Denver Health identified an old, unused office building on its campus and turned it into a combination of affordable senior housing and apartments for homeless people transitioning out of the hospital. A bed at the Denver Health hospital is $2,700 per night; housing a homeless person could cost just $10,000 per year in one of these new units.

One need not go so far as Denver to find examples. The New Jersey Housing and Mortgage Finance Agency (NJHMFA) is another entity that has seen the benefits of turning hospitals into developers. Prior to joining NJHMFA, the agency’s director, Charles Richman, ran the New Jersey Department of Community Affairs (DCA), where he led a pilot program in Camden County that helped house the area’s most frequent users of hospital emergency rooms.

At NJHMFA, Richman has built a subsidy program that would incentivize hospitals to build a small number of affordable housing units for frequent hospital users. The program is supported by a subsidy of up to $4 million, a mortgage directly linked to the program, and a match from the hospital in land or other resources. It is therefore able to generate not only housing but a suite of other supportive services for residents. New Jersey has six hospitals with projects in the pipeline.

Recognizing that housing is critical to health, hospitals have extended their mission to keep people healthy into people’s homes. Penn and CHOP run numerous programs that help people make their homes healthier, for example, abating asbestos and asthma triggers.

Penn and Jefferson also happen to have the capacity and the land to develop housing.
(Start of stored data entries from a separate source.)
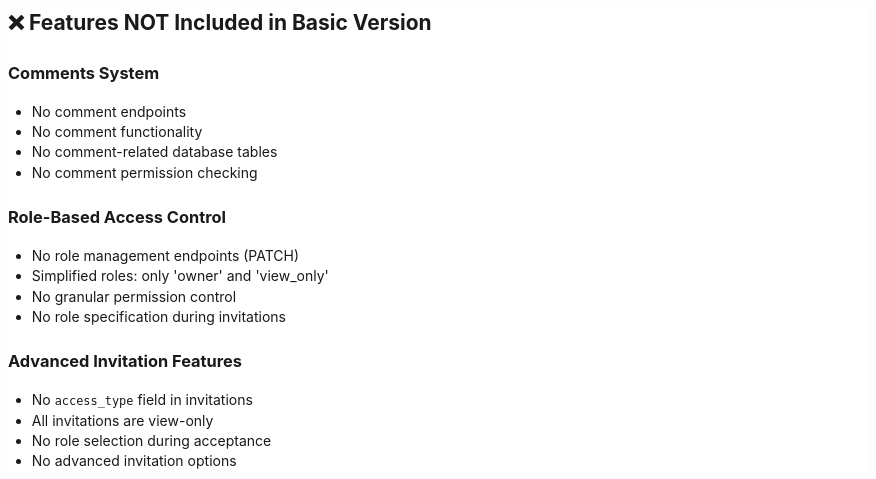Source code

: ## ❌ Features NOT Included in Basic Version

### Comments System
- No comment endpoints
- No comment functionality
- No comment-related database tables
- No comment permission checking

### Role-Based Access Control
- No role management endpoints (PATCH)
- Simplified roles: only 'owner' and 'view_only'
- No granular permission control
- No role specification during invitations

### Advanced Invitation Features
- No `access_type` field in invitations
- All invitations are view-only
- No role selection during acceptance
- No advanced invitation options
There are numerous potential sites and operators who could take this idea forward. Do I dare mention the vacant Hahnemann University Hospital building?

As a city that prides itself on its meds industry, we need to prioritize the financing mechanisms to make such housing units possible. We can house the homeless, free up emergency-​room beds at this critical time, and ensure that Philadelphia responsibly gets homeless people off the streets and remains a safe place to live, work and play.


Diana Lind, executive director of the Arts + Business Council for Greater Philadelphia, is a Citizen board member. Her new book, Brave New Home: Our Future in Smarter, Simpler, Happier Housing, comes out in October 2020.